Kamella ‘Kamy’ Joseph was a slender woman of striking Asian features, with long black hair. She sat in her office at the university with a large poster of Sydney Opera House stuck to the wall behind her. She glanced out of the window at ducks on the pond and then turned to Hennessey and said, ‘I think you are quite correct. It’s all over.’

‘It seemed like the normal progression, easy victims and undervalued people who won’t be missed. .’

‘Yes, the photographs are clearly of down-and-outs and seem to be deposited or buried all over the UK. I mean, why should the Lothian Borders Police link this gentleman here with this gentleman found in Lincolnshire? Presume they had no identification on them?’

‘It’s safe to assume they didn’t, otherwise the other police forces would have contacted us, and they do not appear to have done, but we think this murder spree is about twenty years in existence. . or was if they have stopped.’

‘If the man in these photographs has himself been murdered in the same way these other victims were murdered then yes, they have stopped. This is going to make an interesting paper. I would appreciate having a look at the evidence once it is all wrapped up.’

‘I think that could be arranged.’

‘Thank you. . and then they ratcheted things up by abducting people who would be missed and leaving them together in an overgrown kitchen garden.’

‘Taunting us?’

‘Possibly, possibly even a way of giving themselves up.
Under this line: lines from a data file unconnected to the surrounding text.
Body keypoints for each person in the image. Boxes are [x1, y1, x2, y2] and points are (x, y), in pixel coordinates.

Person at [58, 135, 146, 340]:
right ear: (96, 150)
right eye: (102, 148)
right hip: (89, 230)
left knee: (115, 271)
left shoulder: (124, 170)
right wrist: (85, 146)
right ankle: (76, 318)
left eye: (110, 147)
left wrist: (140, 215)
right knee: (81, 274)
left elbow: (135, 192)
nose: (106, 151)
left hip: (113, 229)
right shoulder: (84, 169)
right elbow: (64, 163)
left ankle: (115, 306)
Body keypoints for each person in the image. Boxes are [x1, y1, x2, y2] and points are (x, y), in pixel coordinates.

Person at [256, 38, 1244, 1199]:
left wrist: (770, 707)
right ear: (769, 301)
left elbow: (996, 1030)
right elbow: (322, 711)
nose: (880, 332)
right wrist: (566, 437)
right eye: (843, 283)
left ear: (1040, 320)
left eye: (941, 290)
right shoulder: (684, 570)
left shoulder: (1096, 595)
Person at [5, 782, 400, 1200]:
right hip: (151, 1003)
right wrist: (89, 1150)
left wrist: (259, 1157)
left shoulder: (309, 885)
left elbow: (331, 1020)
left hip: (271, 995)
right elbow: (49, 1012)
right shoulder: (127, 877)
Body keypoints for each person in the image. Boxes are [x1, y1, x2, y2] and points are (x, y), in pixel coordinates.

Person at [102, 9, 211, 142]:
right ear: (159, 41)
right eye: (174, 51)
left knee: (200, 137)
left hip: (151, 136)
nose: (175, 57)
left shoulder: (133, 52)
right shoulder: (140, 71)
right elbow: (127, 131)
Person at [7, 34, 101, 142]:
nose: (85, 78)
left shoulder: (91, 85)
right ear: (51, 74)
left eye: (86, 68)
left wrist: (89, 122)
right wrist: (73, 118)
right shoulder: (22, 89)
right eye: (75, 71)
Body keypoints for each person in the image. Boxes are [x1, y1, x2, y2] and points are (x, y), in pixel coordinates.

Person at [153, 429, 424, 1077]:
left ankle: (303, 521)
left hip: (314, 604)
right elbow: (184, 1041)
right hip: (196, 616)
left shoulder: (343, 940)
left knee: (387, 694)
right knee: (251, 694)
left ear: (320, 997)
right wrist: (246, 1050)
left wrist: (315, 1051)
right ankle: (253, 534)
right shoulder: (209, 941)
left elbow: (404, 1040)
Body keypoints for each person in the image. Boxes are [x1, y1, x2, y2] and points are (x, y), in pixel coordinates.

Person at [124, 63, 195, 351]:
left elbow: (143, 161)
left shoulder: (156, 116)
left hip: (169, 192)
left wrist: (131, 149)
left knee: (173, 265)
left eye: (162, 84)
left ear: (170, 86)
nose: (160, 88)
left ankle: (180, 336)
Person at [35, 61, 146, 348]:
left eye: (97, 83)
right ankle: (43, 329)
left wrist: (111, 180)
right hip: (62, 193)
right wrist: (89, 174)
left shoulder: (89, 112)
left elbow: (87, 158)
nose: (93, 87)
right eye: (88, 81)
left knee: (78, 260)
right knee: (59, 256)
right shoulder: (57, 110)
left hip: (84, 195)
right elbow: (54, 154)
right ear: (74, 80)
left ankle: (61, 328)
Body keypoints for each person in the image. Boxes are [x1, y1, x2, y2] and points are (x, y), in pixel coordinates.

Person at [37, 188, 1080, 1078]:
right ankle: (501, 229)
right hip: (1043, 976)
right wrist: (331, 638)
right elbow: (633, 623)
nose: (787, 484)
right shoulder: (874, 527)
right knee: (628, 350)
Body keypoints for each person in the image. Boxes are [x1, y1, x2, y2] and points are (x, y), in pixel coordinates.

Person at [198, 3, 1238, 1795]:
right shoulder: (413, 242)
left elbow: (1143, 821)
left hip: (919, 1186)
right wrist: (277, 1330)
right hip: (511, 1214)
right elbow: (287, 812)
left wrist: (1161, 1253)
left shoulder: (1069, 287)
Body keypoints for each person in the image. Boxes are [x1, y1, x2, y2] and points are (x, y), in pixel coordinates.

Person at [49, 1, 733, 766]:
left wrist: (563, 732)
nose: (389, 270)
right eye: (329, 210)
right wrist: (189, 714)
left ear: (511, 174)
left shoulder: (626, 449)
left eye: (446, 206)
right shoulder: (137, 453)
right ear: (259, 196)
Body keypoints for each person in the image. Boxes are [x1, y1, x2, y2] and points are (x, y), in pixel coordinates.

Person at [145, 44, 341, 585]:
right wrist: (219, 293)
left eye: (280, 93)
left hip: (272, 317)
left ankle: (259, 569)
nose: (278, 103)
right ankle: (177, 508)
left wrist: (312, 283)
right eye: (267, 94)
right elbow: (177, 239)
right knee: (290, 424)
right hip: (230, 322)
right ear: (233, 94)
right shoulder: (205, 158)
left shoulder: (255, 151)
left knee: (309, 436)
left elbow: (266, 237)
I have a photograph of a crime scene in the United States of a serial killer’s work. . or activity. This man would get into the houses or apartments of women who lived alone, murder them, and then ransack the property. In the home of one of his victims he got her lipstick and on the mirror of her dressing table he wrote, “Stop me before I do this again”.’

‘Blimey.’

‘Yes, he wanted to be stopped but he couldn’t just walk into a police station. . the strange workings of the human mind, but that incident has lead to the theory that when a serial killer, or killers, appear to be getting bolder and taking valued and well integrated people as their victims, it is a way of giving themselves up. . of stopping it all.’

‘Interesting. . because they want the notoriety?’

‘Who knows why? It is the thrust of forensic psychology to try to get into the minds of these people, to identify some pathology which they have in common. Being unable, yet wanting to stop has been claimed by other serial killers, so it might not be about notoriety at all.’